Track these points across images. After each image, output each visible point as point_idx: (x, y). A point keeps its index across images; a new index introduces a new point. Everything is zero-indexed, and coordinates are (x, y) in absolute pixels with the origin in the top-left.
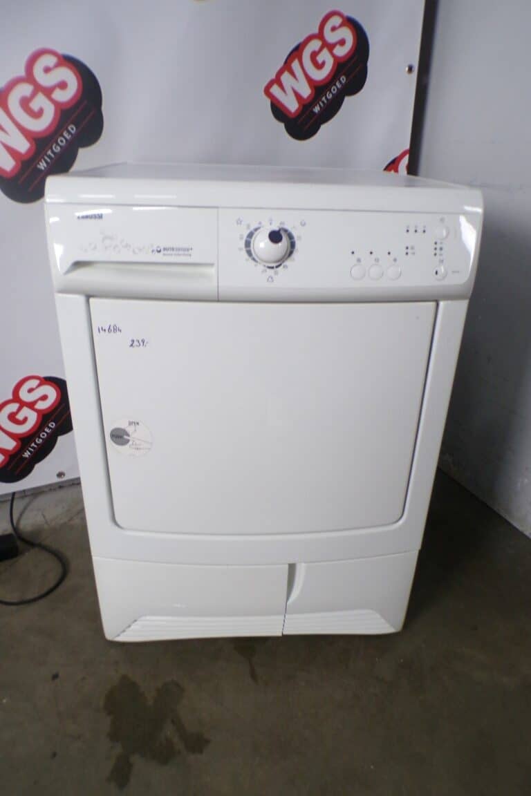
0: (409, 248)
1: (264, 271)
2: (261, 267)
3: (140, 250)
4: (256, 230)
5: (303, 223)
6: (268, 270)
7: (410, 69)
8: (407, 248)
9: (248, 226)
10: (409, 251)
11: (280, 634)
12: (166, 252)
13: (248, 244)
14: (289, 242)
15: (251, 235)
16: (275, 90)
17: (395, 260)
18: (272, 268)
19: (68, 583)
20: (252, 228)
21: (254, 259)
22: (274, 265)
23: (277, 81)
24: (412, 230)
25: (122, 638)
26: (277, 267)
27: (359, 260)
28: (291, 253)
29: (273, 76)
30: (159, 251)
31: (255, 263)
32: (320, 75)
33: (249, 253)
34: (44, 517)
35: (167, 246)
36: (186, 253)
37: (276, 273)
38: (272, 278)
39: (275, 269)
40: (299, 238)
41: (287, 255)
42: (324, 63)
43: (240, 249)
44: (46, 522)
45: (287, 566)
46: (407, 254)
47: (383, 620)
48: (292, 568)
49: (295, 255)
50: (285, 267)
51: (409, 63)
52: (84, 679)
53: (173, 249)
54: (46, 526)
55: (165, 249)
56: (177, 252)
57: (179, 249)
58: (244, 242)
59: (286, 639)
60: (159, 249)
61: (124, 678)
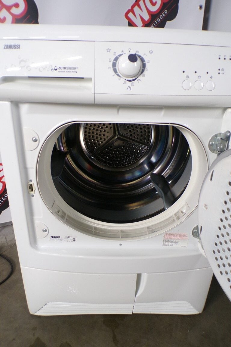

☆ ☆ ☆ ☆ ☆ ☆ ☆

**Problem description**
Reproduce the material above word for word, omitting the pictures.

**Written solution**
Track these points across images. After each image, output each visible point as point_idx: (x, y). A point keeps its index across images; a new index introduces a new point. Everything is zero-indexed, and coordinates are (x, y) in absolute pixels with the origin in the top-left.
0: (409, 248)
1: (264, 271)
2: (261, 267)
3: (140, 250)
4: (256, 230)
5: (303, 223)
6: (268, 270)
7: (410, 69)
8: (407, 248)
9: (248, 226)
10: (409, 251)
11: (280, 634)
12: (166, 252)
13: (248, 244)
14: (289, 242)
15: (251, 235)
16: (275, 90)
17: (395, 260)
18: (272, 268)
19: (68, 583)
20: (252, 228)
21: (254, 259)
22: (274, 265)
23: (277, 81)
24: (412, 230)
25: (122, 638)
26: (277, 267)
27: (359, 260)
28: (291, 253)
29: (273, 76)
30: (159, 251)
31: (255, 263)
32: (320, 75)
33: (249, 253)
34: (44, 517)
35: (167, 246)
36: (186, 253)
37: (276, 273)
38: (272, 278)
39: (275, 269)
40: (299, 238)
41: (287, 255)
42: (324, 63)
43: (240, 249)
44: (46, 522)
45: (287, 566)
46: (407, 254)
47: (383, 620)
48: (292, 568)
49: (295, 255)
50: (285, 267)
51: (409, 63)
52: (84, 679)
53: (173, 249)
54: (46, 526)
55: (165, 249)
56: (177, 252)
57: (179, 249)
58: (244, 242)
59: (286, 639)
60: (159, 249)
61: (124, 678)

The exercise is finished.